Cuando he decidido escribir sobre la polémica forma de vestir de la diputada Anna Grau en el Parlamento, me he dado cuenta de que mearé fuera de tiesto aunque lo haga frente a la piscina olímpica de los Pirineos. Son aquellas cosas que, si dices que no se debe juzgar a una persona por cómo va vestida, saldrá alguien diciendo que si el presidente del Gobierno fuera vestido de payaso al Debate del Estado de la Nación, no callaríamos como ... no nos callaríamos . Si dices que por cuatro euros puedes encontrar espejos en el Ikea, ofenderás la libertad personal y serás un delincuente del odio, un rojo peligroso y un machista. Y si dices que ni lo uno ni lo otro, serás Ada Colau.

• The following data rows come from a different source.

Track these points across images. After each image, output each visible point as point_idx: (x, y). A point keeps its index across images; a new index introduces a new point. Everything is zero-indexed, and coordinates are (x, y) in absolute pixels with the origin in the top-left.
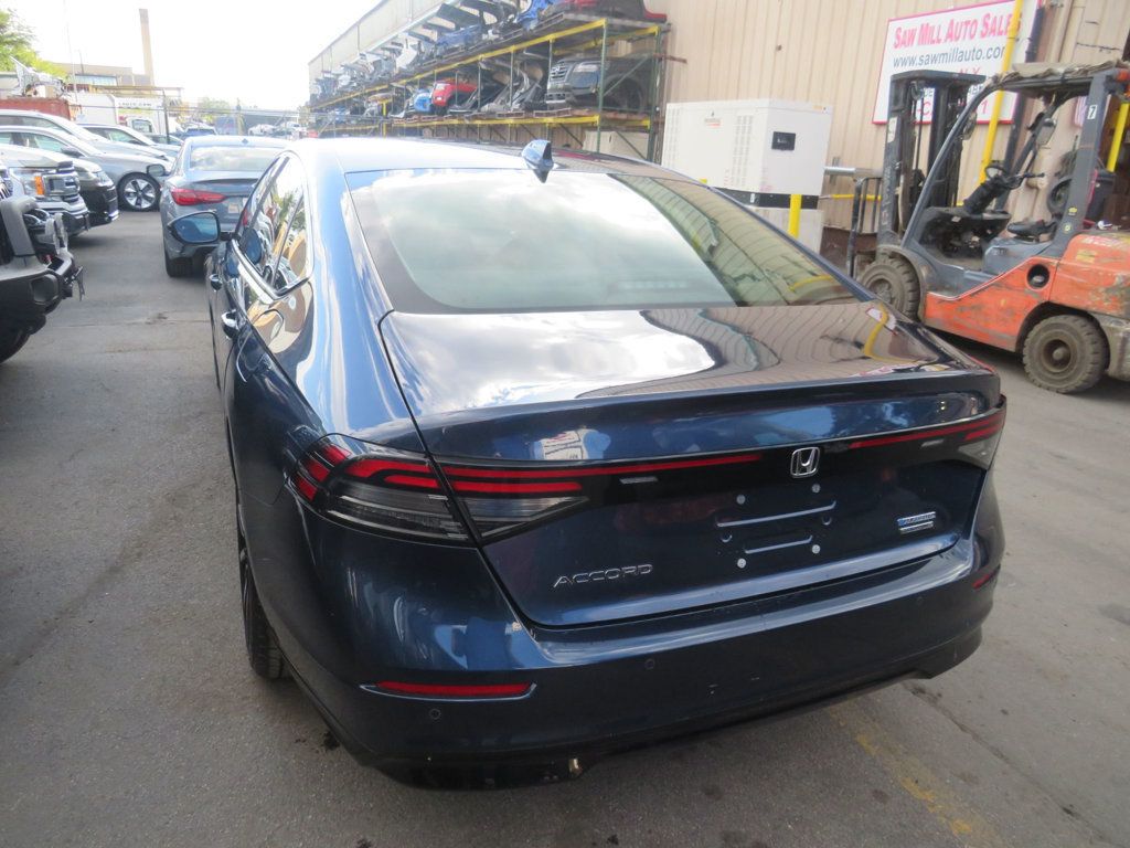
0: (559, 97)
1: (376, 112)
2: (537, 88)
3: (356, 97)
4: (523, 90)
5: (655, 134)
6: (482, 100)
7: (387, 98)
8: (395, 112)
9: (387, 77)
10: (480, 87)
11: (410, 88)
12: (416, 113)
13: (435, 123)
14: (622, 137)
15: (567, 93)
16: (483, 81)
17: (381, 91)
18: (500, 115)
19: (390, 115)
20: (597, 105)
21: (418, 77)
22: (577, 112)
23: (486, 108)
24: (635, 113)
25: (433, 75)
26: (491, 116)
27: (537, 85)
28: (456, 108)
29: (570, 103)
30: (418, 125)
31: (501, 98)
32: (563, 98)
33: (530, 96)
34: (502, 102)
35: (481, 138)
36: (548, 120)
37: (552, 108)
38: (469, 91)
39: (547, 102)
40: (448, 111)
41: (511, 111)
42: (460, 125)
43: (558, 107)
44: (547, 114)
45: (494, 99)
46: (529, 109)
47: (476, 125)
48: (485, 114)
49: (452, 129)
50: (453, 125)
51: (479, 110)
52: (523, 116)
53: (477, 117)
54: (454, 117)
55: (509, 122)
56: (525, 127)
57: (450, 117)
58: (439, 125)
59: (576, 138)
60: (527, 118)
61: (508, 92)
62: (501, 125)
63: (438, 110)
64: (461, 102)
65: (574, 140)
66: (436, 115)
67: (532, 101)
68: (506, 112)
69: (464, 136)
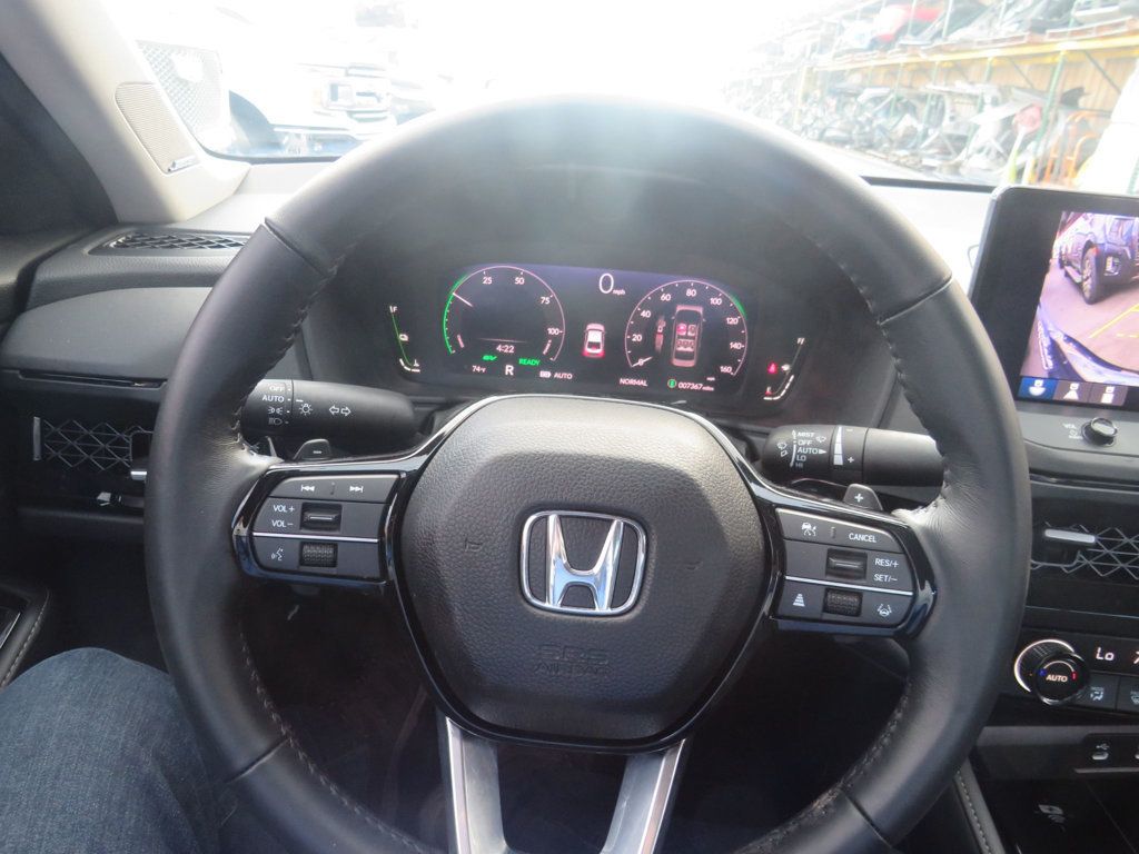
0: (1104, 6)
1: (798, 55)
2: (1051, 2)
3: (777, 39)
4: (1020, 8)
6: (950, 26)
7: (814, 36)
8: (821, 52)
9: (817, 11)
10: (950, 9)
11: (845, 23)
12: (848, 52)
13: (867, 67)
16: (956, 2)
17: (809, 29)
18: (980, 43)
19: (815, 55)
21: (858, 7)
23: (958, 35)
26: (963, 47)
28: (908, 40)
29: (1128, 11)
30: (848, 67)
31: (980, 22)
33: (1035, 13)
34: (982, 28)
35: (935, 84)
36: (1065, 45)
37: (1081, 24)
38: (930, 18)
39: (1076, 14)
40: (897, 44)
41: (1002, 35)
42: (907, 64)
43: (1099, 20)
44: (1073, 33)
45: (967, 24)
46: (1038, 28)
47: (933, 63)
48: (952, 45)
49: (892, 70)
50: (898, 65)
51: (946, 39)
52: (1024, 42)
53: (939, 50)
54: (904, 52)
55: (991, 54)
56: (1014, 61)
57: (898, 52)
58: (876, 67)
59: (1103, 72)
60: (1029, 44)
61: (992, 14)
62: (973, 61)
63: (882, 43)
64: (917, 31)
65: (1099, 76)
66: (875, 52)
67: (1041, 18)
68: (992, 37)
69: (907, 81)
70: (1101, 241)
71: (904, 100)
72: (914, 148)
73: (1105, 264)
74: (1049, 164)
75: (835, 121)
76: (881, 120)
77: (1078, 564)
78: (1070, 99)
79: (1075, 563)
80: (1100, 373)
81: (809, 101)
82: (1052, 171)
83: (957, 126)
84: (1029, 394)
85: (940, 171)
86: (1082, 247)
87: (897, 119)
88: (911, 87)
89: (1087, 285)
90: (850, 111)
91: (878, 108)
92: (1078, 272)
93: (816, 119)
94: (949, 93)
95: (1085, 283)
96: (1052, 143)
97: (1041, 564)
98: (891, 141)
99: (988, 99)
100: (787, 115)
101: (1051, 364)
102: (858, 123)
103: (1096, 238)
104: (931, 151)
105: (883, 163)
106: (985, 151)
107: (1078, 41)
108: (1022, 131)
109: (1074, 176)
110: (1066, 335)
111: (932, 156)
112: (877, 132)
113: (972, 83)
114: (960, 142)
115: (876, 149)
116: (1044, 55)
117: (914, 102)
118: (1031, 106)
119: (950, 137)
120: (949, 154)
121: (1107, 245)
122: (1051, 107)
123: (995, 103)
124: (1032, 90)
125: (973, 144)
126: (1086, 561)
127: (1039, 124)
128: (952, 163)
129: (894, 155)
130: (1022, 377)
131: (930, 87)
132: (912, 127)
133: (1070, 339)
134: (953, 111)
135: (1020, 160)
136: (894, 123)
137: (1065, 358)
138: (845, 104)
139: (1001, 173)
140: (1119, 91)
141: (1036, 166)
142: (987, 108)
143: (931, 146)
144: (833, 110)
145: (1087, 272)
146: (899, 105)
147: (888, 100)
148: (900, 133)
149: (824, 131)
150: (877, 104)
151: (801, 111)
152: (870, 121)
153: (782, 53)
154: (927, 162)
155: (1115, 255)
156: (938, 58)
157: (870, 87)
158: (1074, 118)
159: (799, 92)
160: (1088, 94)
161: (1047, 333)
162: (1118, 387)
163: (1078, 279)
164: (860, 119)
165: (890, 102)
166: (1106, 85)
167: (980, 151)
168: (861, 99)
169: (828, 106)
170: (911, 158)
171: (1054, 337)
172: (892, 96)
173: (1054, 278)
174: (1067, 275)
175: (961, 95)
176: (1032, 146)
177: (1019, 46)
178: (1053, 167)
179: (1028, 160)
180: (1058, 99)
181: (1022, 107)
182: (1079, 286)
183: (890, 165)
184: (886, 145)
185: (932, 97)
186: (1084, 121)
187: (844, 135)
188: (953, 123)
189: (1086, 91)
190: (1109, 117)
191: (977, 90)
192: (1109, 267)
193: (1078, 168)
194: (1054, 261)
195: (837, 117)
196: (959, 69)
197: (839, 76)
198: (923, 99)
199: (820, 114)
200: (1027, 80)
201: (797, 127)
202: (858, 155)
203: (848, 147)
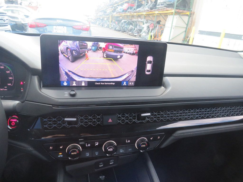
0: (162, 5)
1: (109, 13)
2: (153, 4)
3: (105, 9)
4: (148, 5)
5: (190, 17)
6: (137, 8)
7: (112, 9)
8: (114, 12)
9: (112, 4)
10: (136, 4)
11: (118, 7)
12: (119, 12)
13: (123, 15)
14: (180, 17)
15: (164, 3)
16: (137, 3)
17: (111, 7)
18: (142, 11)
19: (112, 13)
20: (174, 7)
21: (120, 3)
22: (168, 9)
23: (138, 9)
24: (184, 10)
25: (124, 3)
26: (139, 12)
27: (153, 3)
28: (129, 10)
29: (165, 6)
30: (119, 15)
31: (142, 7)
32: (163, 5)
33: (151, 6)
34: (142, 8)
35: (135, 19)
36: (157, 12)
37: (158, 8)
38: (133, 6)
39: (157, 6)
40: (127, 11)
41: (146, 10)
42: (130, 15)
43: (161, 8)
44: (157, 10)
45: (140, 7)
46: (151, 9)
47: (134, 15)
48: (137, 11)
49: (127, 16)
50: (128, 15)
51: (136, 10)
52: (149, 11)
53: (135, 12)
54: (129, 12)
55: (144, 13)
56: (148, 15)
57: (128, 13)
58: (124, 15)
59: (164, 18)
60: (150, 12)
61: (144, 6)
62: (141, 15)
63: (125, 11)
64: (131, 8)
65: (163, 18)
66: (124, 12)
67: (152, 7)
68: (144, 10)
69: (130, 18)
70: (70, 47)
71: (130, 22)
72: (132, 32)
73: (73, 53)
74: (156, 35)
75: (118, 26)
76: (126, 26)
77: (79, 125)
78: (159, 22)
79: (78, 125)
80: (79, 78)
81: (112, 22)
82: (157, 36)
83: (140, 27)
84: (64, 85)
85: (137, 36)
86: (66, 49)
87: (129, 26)
88: (131, 20)
89: (70, 58)
90: (120, 24)
91: (125, 24)
92: (67, 55)
93: (114, 26)
94: (138, 21)
95: (69, 57)
96: (156, 31)
97: (70, 126)
98: (128, 30)
99: (145, 22)
100: (108, 25)
101: (67, 77)
102: (122, 27)
103: (69, 47)
104: (136, 32)
105: (127, 35)
106: (145, 32)
107: (159, 11)
108: (151, 28)
109: (160, 37)
110: (68, 70)
111: (136, 33)
112: (125, 29)
113: (141, 19)
114: (141, 30)
115: (126, 32)
116: (153, 14)
117: (132, 23)
118: (152, 23)
119: (139, 29)
120: (139, 33)
121: (72, 48)
122: (155, 24)
123: (146, 23)
124: (152, 21)
125: (143, 31)
126: (81, 124)
127: (154, 27)
128: (139, 35)
129: (129, 33)
130: (61, 81)
131: (134, 20)
132: (132, 27)
133: (70, 71)
134: (139, 24)
135: (151, 34)
136: (128, 27)
137: (70, 76)
138: (119, 23)
139: (148, 37)
140: (166, 21)
141: (154, 35)
142: (145, 24)
143: (136, 31)
144: (117, 24)
145: (69, 55)
146: (129, 23)
147: (127, 22)
148: (130, 29)
149: (116, 28)
150: (125, 23)
151: (111, 24)
152: (124, 26)
153: (106, 12)
154: (135, 34)
155: (75, 50)
156: (135, 14)
157: (123, 20)
158: (159, 26)
159: (110, 20)
160: (162, 21)
161: (64, 70)
162: (85, 82)
163: (67, 57)
164: (122, 26)
165: (127, 23)
166: (164, 20)
167: (144, 32)
168: (122, 22)
169: (116, 23)
170: (132, 34)
171: (66, 71)
172: (128, 21)
173: (61, 57)
174: (64, 56)
175: (140, 21)
176: (153, 31)
177: (149, 12)
178: (157, 35)
179: (152, 34)
180: (156, 22)
181: (150, 24)
182: (68, 58)
183: (128, 35)
184: (127, 31)
185: (135, 22)
186: (161, 26)
187: (119, 29)
188: (139, 27)
189: (161, 21)
190: (165, 26)
191: (143, 20)
192: (74, 53)
193: (161, 35)
194: (60, 52)
195: (118, 25)
196: (139, 16)
197: (118, 17)
198: (133, 22)
199: (114, 25)
200: (151, 19)
201: (110, 28)
202: (122, 33)
203: (120, 31)
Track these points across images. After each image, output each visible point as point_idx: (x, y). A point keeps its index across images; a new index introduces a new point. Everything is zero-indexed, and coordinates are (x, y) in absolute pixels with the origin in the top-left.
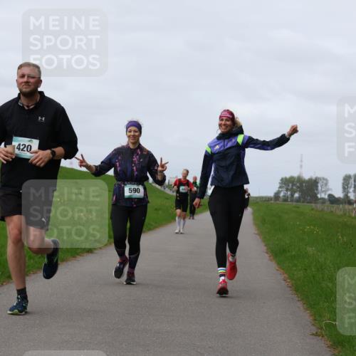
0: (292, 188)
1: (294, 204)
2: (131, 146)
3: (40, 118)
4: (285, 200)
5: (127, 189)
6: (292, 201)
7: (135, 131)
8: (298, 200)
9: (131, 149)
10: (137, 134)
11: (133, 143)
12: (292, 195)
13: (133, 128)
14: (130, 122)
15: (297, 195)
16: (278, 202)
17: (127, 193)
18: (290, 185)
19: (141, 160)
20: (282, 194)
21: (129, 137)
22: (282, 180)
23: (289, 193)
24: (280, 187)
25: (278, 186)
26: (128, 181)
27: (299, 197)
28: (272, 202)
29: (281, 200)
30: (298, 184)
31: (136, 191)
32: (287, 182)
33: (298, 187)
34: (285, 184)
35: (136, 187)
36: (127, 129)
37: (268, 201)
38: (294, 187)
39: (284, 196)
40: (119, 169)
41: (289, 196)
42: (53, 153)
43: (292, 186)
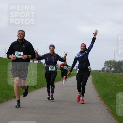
0: (110, 66)
1: (112, 73)
2: (51, 53)
3: (24, 46)
4: (107, 71)
5: (50, 68)
6: (110, 72)
7: (52, 48)
8: (113, 72)
9: (51, 54)
10: (53, 49)
11: (52, 52)
12: (111, 69)
13: (52, 47)
14: (51, 45)
15: (113, 69)
16: (104, 73)
17: (50, 69)
18: (110, 64)
19: (55, 58)
20: (106, 69)
21: (50, 50)
22: (106, 62)
23: (109, 68)
24: (105, 66)
25: (104, 65)
26: (50, 65)
27: (114, 70)
28: (101, 73)
29: (105, 71)
30: (113, 64)
31: (53, 68)
32: (108, 63)
33: (113, 65)
34: (107, 64)
35: (53, 67)
36: (50, 47)
37: (99, 72)
38: (111, 66)
39: (107, 70)
40: (48, 60)
41: (109, 70)
42: (28, 56)
43: (111, 65)
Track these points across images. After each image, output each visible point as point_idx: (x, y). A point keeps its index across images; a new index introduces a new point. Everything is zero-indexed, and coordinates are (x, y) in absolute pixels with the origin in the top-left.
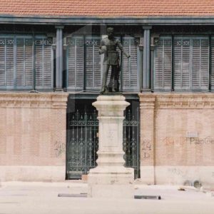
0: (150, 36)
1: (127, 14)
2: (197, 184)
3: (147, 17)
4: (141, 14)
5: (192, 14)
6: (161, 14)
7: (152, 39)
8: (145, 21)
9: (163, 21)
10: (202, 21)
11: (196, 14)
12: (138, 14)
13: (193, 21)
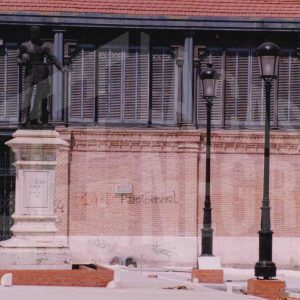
0: (64, 43)
1: (29, 8)
2: (129, 261)
3: (58, 14)
4: (48, 9)
5: (125, 12)
6: (79, 10)
7: (66, 46)
8: (56, 20)
9: (83, 21)
10: (139, 23)
11: (130, 12)
12: (44, 9)
13: (126, 22)
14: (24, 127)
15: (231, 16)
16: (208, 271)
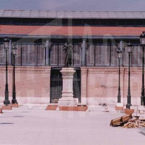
2: (104, 105)
14: (64, 67)
15: (133, 35)
16: (119, 107)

Tengo que reconocer que el discurso de la Grau no me gusta, y su asesor de imagen tampoco, pero yo no calificaría a ningún político por cómo va vestido, sino por lo que dice. De hecho, me ofenden más los de la gomina con americana y doble nudo Windsor que se han quedado en 1936, y que van más apretados que los cerebros de los del ascenso glorioso. Yo creo que la casa de la palabra del pueblo debe ser como el pueblo, choni y periodistas fumetas incluidos, con oradores que parecen Bob Marley, chicas con una camiseta de la Marisol, un señor en silla de ruedas y, si hubiera algún congresista con síndrome de Down, también lo celebraría. Para los que se santiguan: ¿qué hicisteis cuando nuestro querido Alejandro Fernández cantó una ranchera de Alejandro Fernández?
Si hiciéramos una encuesta ciudadana (¡Mira! ¡Un referéndum!) Sobre si a la gente le preocupa más que la parlamentaria naranja dijera que Laura Borràs era una «macarra» o si están preocupados porque el blanco, el negro y el color carne no conjuntan bien, seguramente ganaría la primera opción. ¡Mira, como en el 1 de octubre!